> _Page text_:
====

Phil Davidson, the US Navy admiral in charge of Indo-Pacific Command was the latest to voice his concern. He says that an attack by Chinese could remove from the map the U.S. Air Force’s main Pacific base for bombers and other heavy warplanes.

To protect the US base in Guam, the US should deploy the Aegis missile-defence system on Guam., he says. Aegis Ashore could function as “the backbone of [a] homeland defence system” for the territory, Davidson told reporters on Wednesday.

Guam lies 1,800 miles from China in the middle of the Pacific Ocean. It’s close enough from the Asian mainland to function as a base for bombers, tankers and intelligence aircraft, but far enough to be a tough target for all but the most sophisticated attackers.

The unincorporated territory is also home to the Anderson Air Base. Its long runways and extensive aprons could accommodate hundreds of aircraft. Chinese military planners are well aware of the base’s value to the United States. They’ve spent decades devising means to attack it.

Attack on Guam

According to David Axe, in case of war breaks out between China and the United States, Beijing could hit Guam with 2,500-mile-range DF-26 ballistic missiles, 900-mile CJ-10 cruise missiles from the H-6 bombers and the YJ-18 cruise missiles from the People’s Liberation Army Navy’s ships.

While the launchers of these missiles are all vulnerable to attack during a war, the US suspects a few missiles could definitely hit Guam. Thousands of American lives, billions of dollars worth of warplanes and a key U.S. military advantage—its long-range airpower—could be at risk.

To protect its interests, the US has already deployed the Terminal High-Altitude Air-Defense (THAAD) missile-launchers on Guam and could even deploy the Patriot Advanced Capability-3 missile.

Both THAAD and Patriot are terminal defences. They aim at missiles in the final moments of their flight. The SM-3 is a mid-course defence. It strikes ballistic missiles farther away in the middle of their flight when they’re at the edge of the atmosphere.

There are two ways to launch an SM-3. Pack it into a vertical launch cell on one of the U.S. Navy’s scores of ballistic-missile-defence-capable Aegis destroyers or cruisers or fire it from an installation on land.

Since the extent of Chinese ammunitions arsenal remains unknown, the addition of Aegis Ashore site on Guam makes the perfect sense. The advantage of Aegis Ashore is that it’s cheaper than a destroyer is for a given amount of missile-defence coverage.

====

> _Work instruction 1_:
From the Guam article, copy everything from "Guam lies 1,800" down to "to attack it.".
> _Work instruction 2_:
Answer these from the Guam article:
(a) How far does Guam lie from China?
(b) What is the range of the DF-26 ballistic missile?
(c) Which missile-launchers has the US already deployed on Guam?
> _Work instruction 3_:
Shorten the Guam article's paragraph beginning "Both THAAD and Patriot are terminal defences" while keeping its main facts.

====

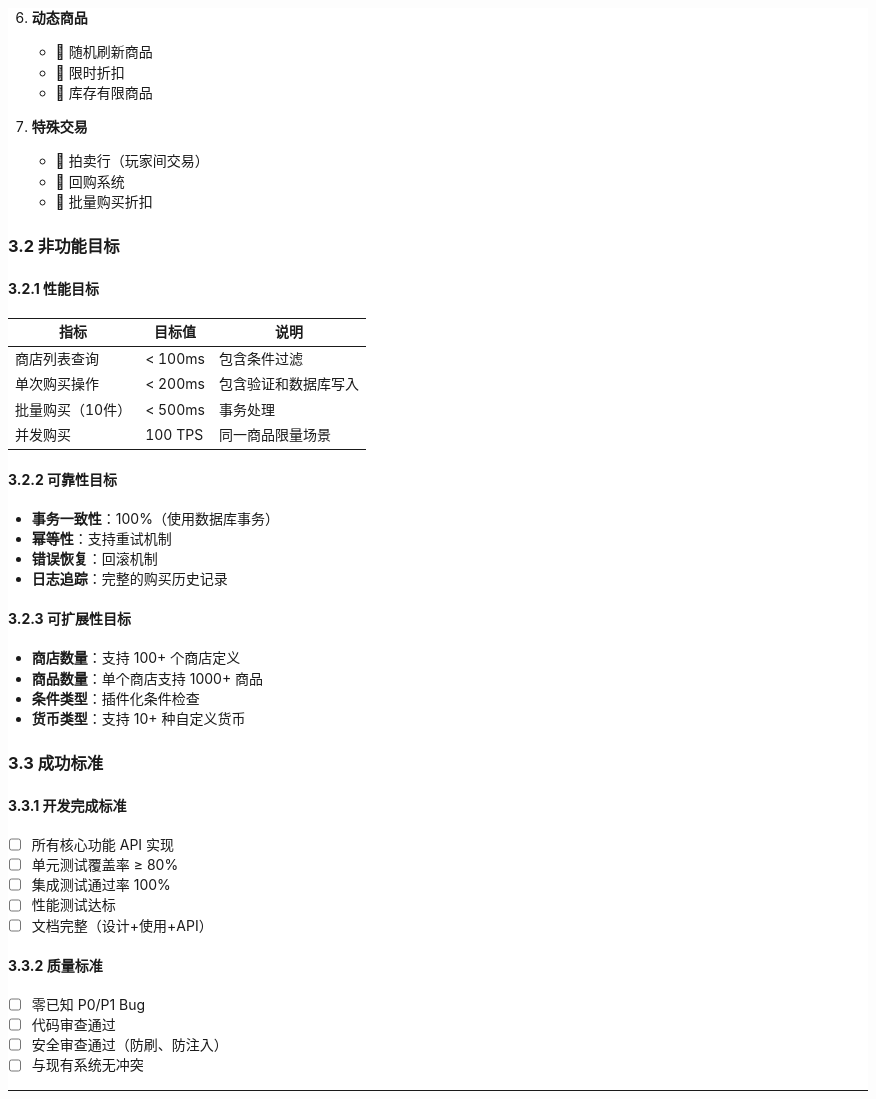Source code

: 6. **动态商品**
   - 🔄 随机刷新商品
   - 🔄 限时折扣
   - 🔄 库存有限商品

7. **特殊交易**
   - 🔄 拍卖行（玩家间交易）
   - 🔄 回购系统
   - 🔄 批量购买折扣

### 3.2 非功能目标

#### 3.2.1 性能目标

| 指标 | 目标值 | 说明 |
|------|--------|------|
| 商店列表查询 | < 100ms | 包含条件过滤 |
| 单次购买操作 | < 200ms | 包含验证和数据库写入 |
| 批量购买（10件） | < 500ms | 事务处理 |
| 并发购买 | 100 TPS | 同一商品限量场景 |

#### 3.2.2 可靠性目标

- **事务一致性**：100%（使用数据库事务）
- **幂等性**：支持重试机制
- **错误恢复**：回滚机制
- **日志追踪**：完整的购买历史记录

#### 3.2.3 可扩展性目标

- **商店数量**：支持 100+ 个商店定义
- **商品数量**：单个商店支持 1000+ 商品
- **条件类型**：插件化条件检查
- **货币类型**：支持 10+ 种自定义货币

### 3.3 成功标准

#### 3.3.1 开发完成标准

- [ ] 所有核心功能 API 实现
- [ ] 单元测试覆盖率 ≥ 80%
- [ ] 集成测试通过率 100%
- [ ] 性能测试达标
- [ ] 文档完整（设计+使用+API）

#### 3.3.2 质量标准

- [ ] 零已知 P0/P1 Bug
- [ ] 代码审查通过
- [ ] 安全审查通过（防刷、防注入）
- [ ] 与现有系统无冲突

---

====

> _Answer 1_:
Guam lies 1,800 miles from China in the middle of the Pacific Ocean. It’s close enough from the Asian mainland to function as a base for bombers, tankers and intelligence aircraft, but far enough to be a tough target for all but the most sophisticated attackers.

The unincorporated territory is also home to the Anderson Air Base. Its long runways and extensive aprons could accommodate hundreds of aircraft. Chinese military planners are well aware of the base’s value to the United States. They’ve spent decades devising means to attack it.

> _Answer 2_:
(a) 1,800 miles.
(b) 2,500 miles.
(c) The Terminal High-Altitude Air-Defense (THAAD) missile-launchers.

> _Answer 3_:
THAAD and Patriot are terminal defenses that target missiles in the final moments of flight. The SM-3 is a mid-course defense that strikes ballistic missiles farther away, mid-flight, at the edge of the atmosphere.